De même, les projections du film documentaire « que sommes-nous devenus » ont permis à chaque fois des débats profonds et engagés autour de la question : Quels liens durables permettent de rétablir une confiance bafouée ? Suite à l’avantpremière du 11 octobre dernier, le film – déjà projeté à Delémont, Fribourg, Bulle – passera à la Chaux-deFonds (cinéma ABC) le 12 septembre et à Porrentruy le 22 septembre à 17h.
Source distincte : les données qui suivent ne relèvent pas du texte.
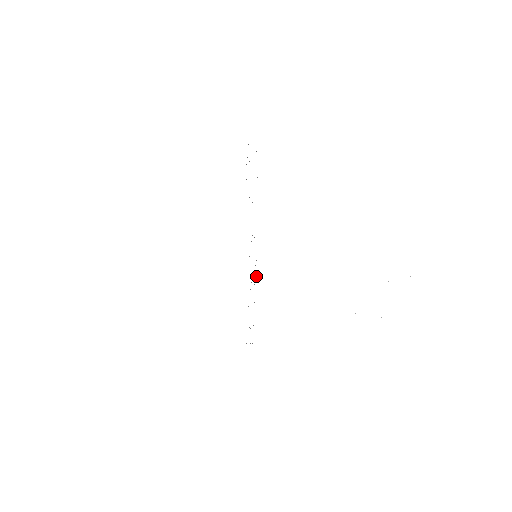
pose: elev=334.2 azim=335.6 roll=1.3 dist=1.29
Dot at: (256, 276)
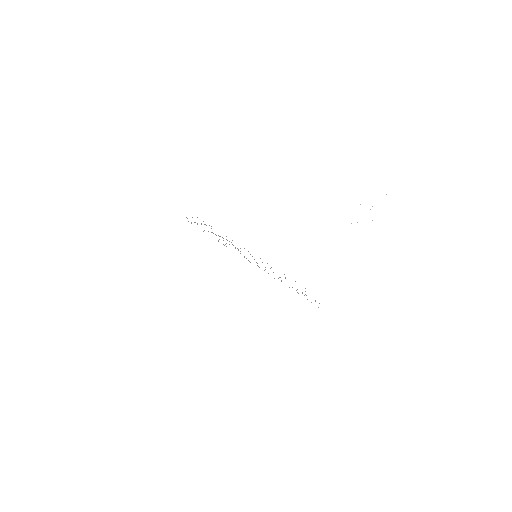
Dot at: occluded
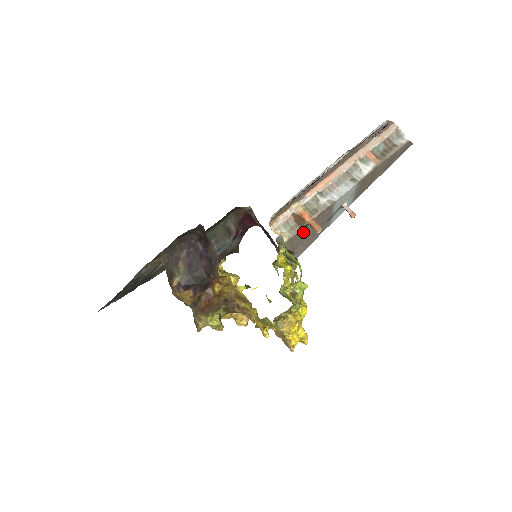
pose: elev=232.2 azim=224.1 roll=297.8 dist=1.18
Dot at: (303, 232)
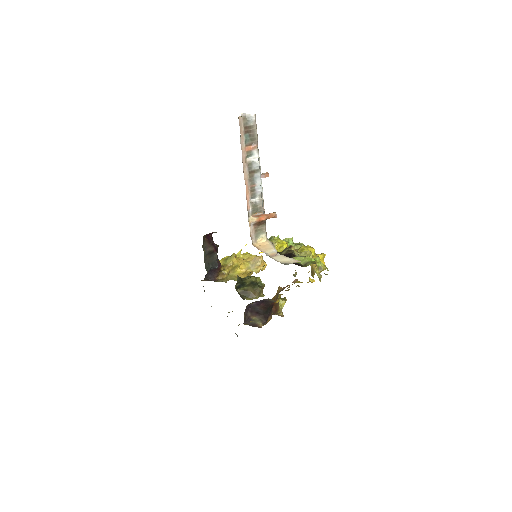
Dot at: occluded
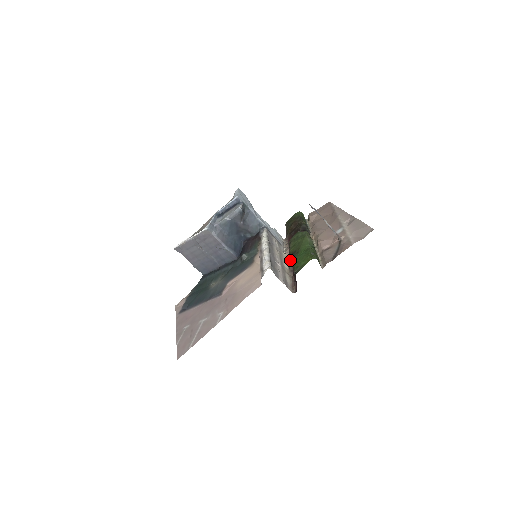
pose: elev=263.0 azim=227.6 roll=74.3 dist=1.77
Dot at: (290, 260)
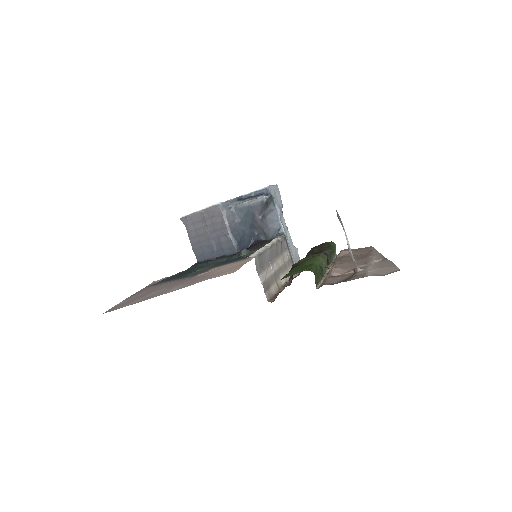
Dot at: occluded
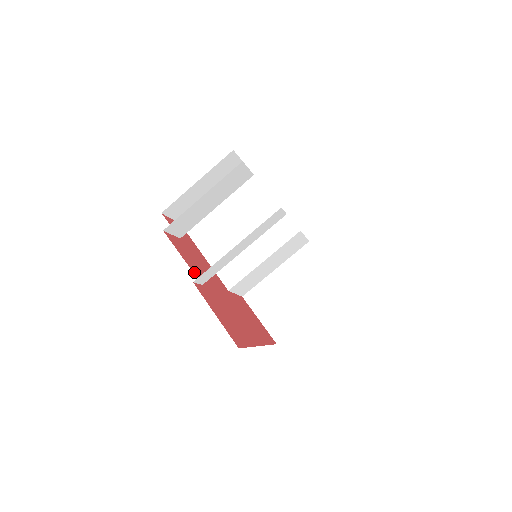
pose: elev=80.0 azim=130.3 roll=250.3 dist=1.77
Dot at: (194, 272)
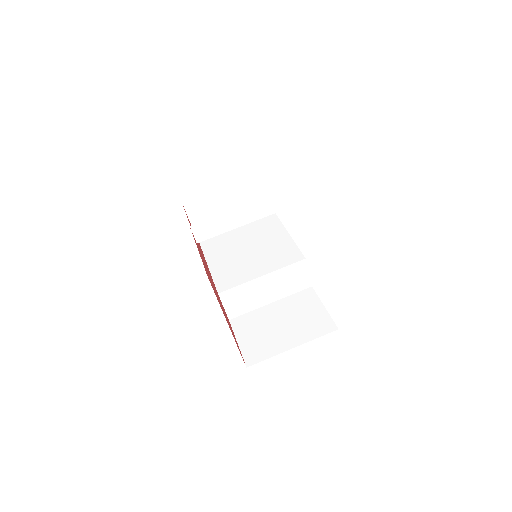
Dot at: occluded
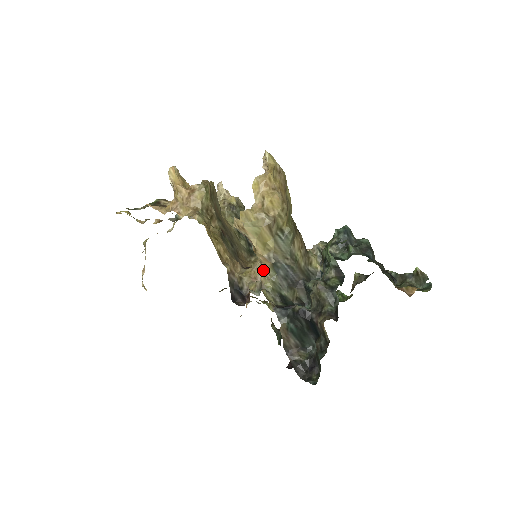
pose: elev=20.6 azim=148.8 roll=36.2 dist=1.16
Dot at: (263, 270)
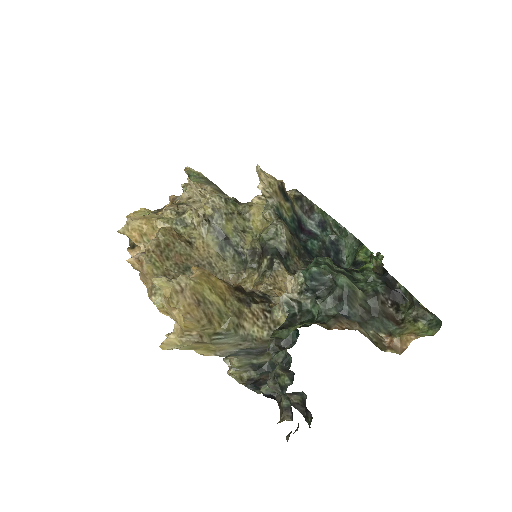
Dot at: occluded
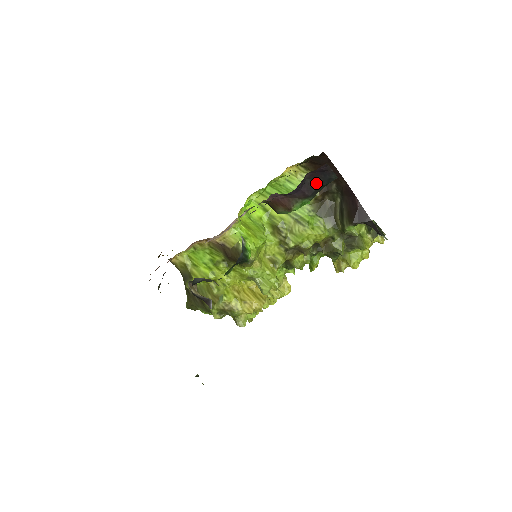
Dans le cadre d’une visite guidée de l’exposition de la CIE « Exclus & enfermés », le 1er juin sur la place de la gare à Fribourg, des membres d’ATD Quart Monde ont présenté les points forts issus des travaux du groupe « Chercheurs d’histoire pour l’avenir des enfants », menés de 2014 à 2018, en dialogue avec la recherche historique mandatée par le gouvernement. Une brochure a été rendue publique qui comprend six fiches thématiques. C’est un outil pour prolonger et élargir le dialogue avec un large public afin de relever ce défi: « Notre histoire doit servir aux générations futures pour que les choses changent. »*

Un séminaire, le 10 novembre 2018 au Centre national du Mouvement à Treyvaux, a tiré le bilan de ces années et identifié les conditions d’un vrai dialogue entre chercheurs universitaires et personnes ayant vécu ou vivant encore dans la pauvreté et l’exclusion. Une des historiennes présentes a souligné l’importance de l’expertise des premiers concernés:

« En tant qu’historien, à partir des matières qu’on nous donne, le point de vue des personnes concernées est souvent moins visible que le point de vue des autorités, des personnes qui ont mis en œuvre ces internements. (…) Ce n’était pas forcément prévu, mais très vite cela s’est imposé comme une évidence. On a voulu essayer de solliciter ces personnes comme des experts, il nous semblait qu’elles pouvaient nous permettre de nous interroger sur des thèmes auxquels nous n’avions pas pensé. »

Le rapport final de la CIE Internements administratifs remis au Conseil fédéral paraîtra en septembre. Il contient non seulement la synthèse scientifique et les recommandations de la Commission indépendante d’experts, mais aussi des textes de personnes concernées, dont l’apport du Mouvement ATD Quart Monde. Nous l’attendons avec impatience.